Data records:
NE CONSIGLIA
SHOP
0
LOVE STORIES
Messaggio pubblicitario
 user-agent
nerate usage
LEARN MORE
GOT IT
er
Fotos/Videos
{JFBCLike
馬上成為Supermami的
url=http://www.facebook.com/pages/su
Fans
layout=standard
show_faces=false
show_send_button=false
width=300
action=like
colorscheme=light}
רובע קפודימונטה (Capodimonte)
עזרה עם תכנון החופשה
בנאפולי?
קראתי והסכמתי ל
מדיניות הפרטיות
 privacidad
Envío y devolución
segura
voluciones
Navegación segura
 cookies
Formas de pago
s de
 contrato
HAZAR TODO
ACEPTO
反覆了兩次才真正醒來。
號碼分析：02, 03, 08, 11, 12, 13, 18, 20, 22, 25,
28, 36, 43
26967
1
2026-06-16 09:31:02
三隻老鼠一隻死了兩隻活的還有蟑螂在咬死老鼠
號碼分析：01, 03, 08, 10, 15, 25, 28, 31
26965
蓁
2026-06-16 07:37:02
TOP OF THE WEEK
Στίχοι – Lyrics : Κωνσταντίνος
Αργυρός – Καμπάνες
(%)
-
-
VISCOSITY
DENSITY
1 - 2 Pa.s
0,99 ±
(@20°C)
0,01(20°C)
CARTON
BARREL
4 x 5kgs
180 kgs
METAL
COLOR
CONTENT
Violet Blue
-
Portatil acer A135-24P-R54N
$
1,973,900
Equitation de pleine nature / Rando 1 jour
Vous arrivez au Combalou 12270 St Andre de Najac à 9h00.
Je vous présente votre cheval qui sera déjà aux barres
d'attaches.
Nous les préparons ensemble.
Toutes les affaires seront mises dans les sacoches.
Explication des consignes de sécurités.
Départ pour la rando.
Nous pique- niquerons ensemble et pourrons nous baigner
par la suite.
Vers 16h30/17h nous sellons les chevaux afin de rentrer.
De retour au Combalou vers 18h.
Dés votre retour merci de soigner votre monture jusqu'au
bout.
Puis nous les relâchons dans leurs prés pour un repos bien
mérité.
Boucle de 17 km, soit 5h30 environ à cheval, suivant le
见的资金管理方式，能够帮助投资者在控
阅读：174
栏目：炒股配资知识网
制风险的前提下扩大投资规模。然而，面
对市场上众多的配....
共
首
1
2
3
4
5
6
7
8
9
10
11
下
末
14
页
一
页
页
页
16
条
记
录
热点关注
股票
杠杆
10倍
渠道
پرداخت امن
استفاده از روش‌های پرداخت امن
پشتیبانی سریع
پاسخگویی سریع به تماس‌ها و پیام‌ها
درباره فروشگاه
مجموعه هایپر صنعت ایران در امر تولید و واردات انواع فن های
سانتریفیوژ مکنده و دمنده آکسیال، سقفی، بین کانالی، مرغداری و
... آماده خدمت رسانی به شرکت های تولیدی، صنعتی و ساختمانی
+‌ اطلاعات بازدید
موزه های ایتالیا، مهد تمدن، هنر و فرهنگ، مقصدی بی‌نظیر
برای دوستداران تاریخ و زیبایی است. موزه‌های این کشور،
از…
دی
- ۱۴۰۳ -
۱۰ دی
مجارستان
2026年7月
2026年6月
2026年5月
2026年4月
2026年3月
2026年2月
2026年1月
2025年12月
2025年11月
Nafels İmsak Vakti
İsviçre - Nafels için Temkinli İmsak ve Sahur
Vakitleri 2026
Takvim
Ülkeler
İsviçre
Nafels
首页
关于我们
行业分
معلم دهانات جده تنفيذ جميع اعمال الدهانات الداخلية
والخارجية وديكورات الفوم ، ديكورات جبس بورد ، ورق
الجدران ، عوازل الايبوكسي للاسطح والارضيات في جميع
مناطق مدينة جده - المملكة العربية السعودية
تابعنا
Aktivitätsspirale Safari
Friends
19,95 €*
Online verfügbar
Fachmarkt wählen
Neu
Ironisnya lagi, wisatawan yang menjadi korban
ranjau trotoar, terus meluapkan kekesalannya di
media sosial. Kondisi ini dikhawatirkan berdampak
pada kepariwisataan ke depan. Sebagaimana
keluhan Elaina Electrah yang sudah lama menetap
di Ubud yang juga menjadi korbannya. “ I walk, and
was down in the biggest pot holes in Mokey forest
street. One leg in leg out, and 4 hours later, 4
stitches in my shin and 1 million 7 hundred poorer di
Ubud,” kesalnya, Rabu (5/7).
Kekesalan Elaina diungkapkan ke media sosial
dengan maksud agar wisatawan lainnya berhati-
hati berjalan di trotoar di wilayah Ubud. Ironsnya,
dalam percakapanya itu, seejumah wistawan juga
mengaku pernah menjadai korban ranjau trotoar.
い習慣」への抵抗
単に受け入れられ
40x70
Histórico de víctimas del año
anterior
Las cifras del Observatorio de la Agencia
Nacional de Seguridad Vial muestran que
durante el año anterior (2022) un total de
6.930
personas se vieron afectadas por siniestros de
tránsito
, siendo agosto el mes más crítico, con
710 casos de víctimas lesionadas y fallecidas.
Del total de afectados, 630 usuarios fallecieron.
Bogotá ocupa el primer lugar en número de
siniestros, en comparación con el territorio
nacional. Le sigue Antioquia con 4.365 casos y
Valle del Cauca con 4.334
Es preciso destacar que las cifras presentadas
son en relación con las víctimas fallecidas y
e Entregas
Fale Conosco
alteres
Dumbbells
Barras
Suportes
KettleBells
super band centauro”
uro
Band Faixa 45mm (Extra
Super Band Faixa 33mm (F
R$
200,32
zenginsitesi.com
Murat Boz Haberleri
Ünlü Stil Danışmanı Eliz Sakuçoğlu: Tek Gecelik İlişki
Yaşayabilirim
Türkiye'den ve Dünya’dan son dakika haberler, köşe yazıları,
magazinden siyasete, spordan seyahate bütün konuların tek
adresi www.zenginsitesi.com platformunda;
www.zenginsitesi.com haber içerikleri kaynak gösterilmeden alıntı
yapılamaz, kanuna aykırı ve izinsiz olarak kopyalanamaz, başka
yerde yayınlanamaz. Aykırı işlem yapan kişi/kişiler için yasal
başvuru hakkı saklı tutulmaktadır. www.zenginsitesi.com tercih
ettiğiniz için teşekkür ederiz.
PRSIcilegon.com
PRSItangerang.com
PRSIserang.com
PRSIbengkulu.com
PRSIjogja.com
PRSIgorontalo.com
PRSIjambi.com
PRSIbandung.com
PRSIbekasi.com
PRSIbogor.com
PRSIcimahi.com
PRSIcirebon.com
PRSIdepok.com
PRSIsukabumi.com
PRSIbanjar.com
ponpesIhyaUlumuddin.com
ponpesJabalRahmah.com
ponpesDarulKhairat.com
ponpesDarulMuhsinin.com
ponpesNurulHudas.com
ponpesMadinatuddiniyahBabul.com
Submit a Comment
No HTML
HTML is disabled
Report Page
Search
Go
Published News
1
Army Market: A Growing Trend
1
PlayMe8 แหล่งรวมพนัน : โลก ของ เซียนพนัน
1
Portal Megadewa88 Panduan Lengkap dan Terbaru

Exercise: The entries must all be transcribed exactly.

Solved exercise:
NE CONSIGLIA
SHOP
0
LOVE STORIES
Messaggio pubblicitario
 user-agent
nerate usage
LEARN MORE
GOT IT
er
Fotos/Videos
{JFBCLike
馬上成為Supermami的
url=http://www.facebook.com/pages/su
Fans
layout=standard
show_faces=false
show_send_button=false
width=300
action=like
colorscheme=light}
רובע קפודימונטה (Capodimonte)
עזרה עם תכנון החופשה
בנאפולי?
קראתי והסכמתי ל
מדיניות הפרטיות
 privacidad
Envío y devolución
segura
voluciones
Navegación segura
 cookies
Formas de pago
s de
 contrato
HAZAR TODO
ACEPTO
反覆了兩次才真正醒來。
號碼分析：02, 03, 08, 11, 12, 13, 18, 20, 22, 25,
28, 36, 43
26967
1
2026-06-16 09:31:02
三隻老鼠一隻死了兩隻活的還有蟑螂在咬死老鼠
號碼分析：01, 03, 08, 10, 15, 25, 28, 31
26965
蓁
2026-06-16 07:37:02
TOP OF THE WEEK
Στίχοι – Lyrics : Κωνσταντίνος
Αργυρός – Καμπάνες
(%)
-
-
VISCOSITY
DENSITY
1 - 2 Pa.s
0,99 ±
(@20°C)
0,01(20°C)
CARTON
BARREL
4 x 5kgs
180 kgs
METAL
COLOR
CONTENT
Violet Blue
-
Portatil acer A135-24P-R54N
$
1,973,900
Equitation de pleine nature / Rando 1 jour
Vous arrivez au Combalou 12270 St Andre de Najac à 9h00.
Je vous présente votre cheval qui sera déjà aux barres
d'attaches.
Nous les préparons ensemble.
Toutes les affaires seront mises dans les sacoches.
Explication des consignes de sécurités.
Départ pour la rando.
Nous pique- niquerons ensemble et pourrons nous baigner
par la suite.
Vers 16h30/17h nous sellons les chevaux afin de rentrer.
De retour au Combalou vers 18h.
Dés votre retour merci de soigner votre monture jusqu'au
bout.
Puis nous les relâchons dans leurs prés pour un repos bien
mérité.
Boucle de 17 km, soit 5h30 environ à cheval, suivant le
见的资金管理方式，能够帮助投资者在控
阅读：174
栏目：炒股配资知识网
制风险的前提下扩大投资规模。然而，面
对市场上众多的配....
共
首
1
2
3
4
5
6
7
8
9
10
11
下
末
14
页
一
页
页
页
16
条
记
录
热点关注
股票
杠杆
10倍
渠道
پرداخت امن
استفاده از روش‌های پرداخت امن
پشتیبانی سریع
پاسخگویی سریع به تماس‌ها و پیام‌ها
درباره فروشگاه
مجموعه هایپر صنعت ایران در امر تولید و واردات انواع فن های
سانتریفیوژ مکنده و دمنده آکسیال، سقفی، بین کانالی، مرغداری و
... آماده خدمت رسانی به شرکت های تولیدی، صنعتی و ساختمانی
+‌ اطلاعات بازدید
موزه های ایتالیا، مهد تمدن، هنر و فرهنگ، مقصدی بی‌نظیر
برای دوستداران تاریخ و زیبایی است. موزه‌های این کشور،
از…
دی
- ۱۴۰۳ -
۱۰ دی
مجارستان
2026年7月
2026年6月
2026年5月
2026年4月
2026年3月
2026年2月
2026年1月
2025年12月
2025年11月
Nafels İmsak Vakti
İsviçre - Nafels için Temkinli İmsak ve Sahur
Vakitleri 2026
Takvim
Ülkeler
İsviçre
Nafels
首页
关于我们
行业分
معلم دهانات جده تنفيذ جميع اعمال الدهانات الداخلية
والخارجية وديكورات الفوم ، ديكورات جبس بورد ، ورق
الجدران ، عوازل الايبوكسي للاسطح والارضيات في جميع
مناطق مدينة جده - المملكة العربية السعودية
تابعنا
Aktivitätsspirale Safari
Friends
19,95 €*
Online verfügbar
Fachmarkt wählen
Neu
Ironisnya lagi, wisatawan yang menjadi korban
ranjau trotoar, terus meluapkan kekesalannya di
media sosial. Kondisi ini dikhawatirkan berdampak
pada kepariwisataan ke depan. Sebagaimana
keluhan Elaina Electrah yang sudah lama menetap
di Ubud yang juga menjadi korbannya. “ I walk, and
was down in the biggest pot holes in Mokey forest
street. One leg in leg out, and 4 hours later, 4
stitches in my shin and 1 million 7 hundred poorer di
Ubud,” kesalnya, Rabu (5/7).
Kekesalan Elaina diungkapkan ke media sosial
dengan maksud agar wisatawan lainnya berhati-
hati berjalan di trotoar di wilayah Ubud. Ironsnya,
dalam percakapanya itu, seejumah wistawan juga
mengaku pernah menjadai korban ranjau trotoar.
い習慣」への抵抗
単に受け入れられ
40x70
Histórico de víctimas del año
anterior
Las cifras del Observatorio de la Agencia
Nacional de Seguridad Vial muestran que
durante el año anterior (2022) un total de
6.930
personas se vieron afectadas por siniestros de
tránsito
, siendo agosto el mes más crítico, con
710 casos de víctimas lesionadas y fallecidas.
Del total de afectados, 630 usuarios fallecieron.
Bogotá ocupa el primer lugar en número de
siniestros, en comparación con el territorio
nacional. Le sigue Antioquia con 4.365 casos y
Valle del Cauca con 4.334
Es preciso destacar que las cifras presentadas
son en relación con las víctimas fallecidas y
e Entregas
Fale Conosco
alteres
Dumbbells
Barras
Suportes
KettleBells
super band centauro”
uro
Band Faixa 45mm (Extra
Super Band Faixa 33mm (F
R$
200,32
zenginsitesi.com
Murat Boz Haberleri
Ünlü Stil Danışmanı Eliz Sakuçoğlu: Tek Gecelik İlişki
Yaşayabilirim
Türkiye'den ve Dünya’dan son dakika haberler, köşe yazıları,
magazinden siyasete, spordan seyahate bütün konuların tek
adresi www.zenginsitesi.com platformunda;
www.zenginsitesi.com haber içerikleri kaynak gösterilmeden alıntı
yapılamaz, kanuna aykırı ve izinsiz olarak kopyalanamaz, başka
yerde yayınlanamaz. Aykırı işlem yapan kişi/kişiler için yasal
başvuru hakkı saklı tutulmaktadır. www.zenginsitesi.com tercih
ettiğiniz için teşekkür ederiz.
PRSIcilegon.com
PRSItangerang.com
PRSIserang.com
PRSIbengkulu.com
PRSIjogja.com
PRSIgorontalo.com
PRSIjambi.com
PRSIbandung.com
PRSIbekasi.com
PRSIbogor.com
PRSIcimahi.com
PRSIcirebon.com
PRSIdepok.com
PRSIsukabumi.com
PRSIbanjar.com
ponpesIhyaUlumuddin.com
ponpesJabalRahmah.com
ponpesDarulKhairat.com
ponpesDarulMuhsinin.com
ponpesNurulHudas.com
ponpesMadinatuddiniyahBabul.com
Submit a Comment
No HTML
HTML is disabled
Report Page
Search
Go
Published News
1
Army Market: A Growing Trend
1
PlayMe8 แหล่งรวมพนัน : โลก ของ เซียนพนัน
1
Portal Megadewa88 Panduan Lengkap dan Terbaru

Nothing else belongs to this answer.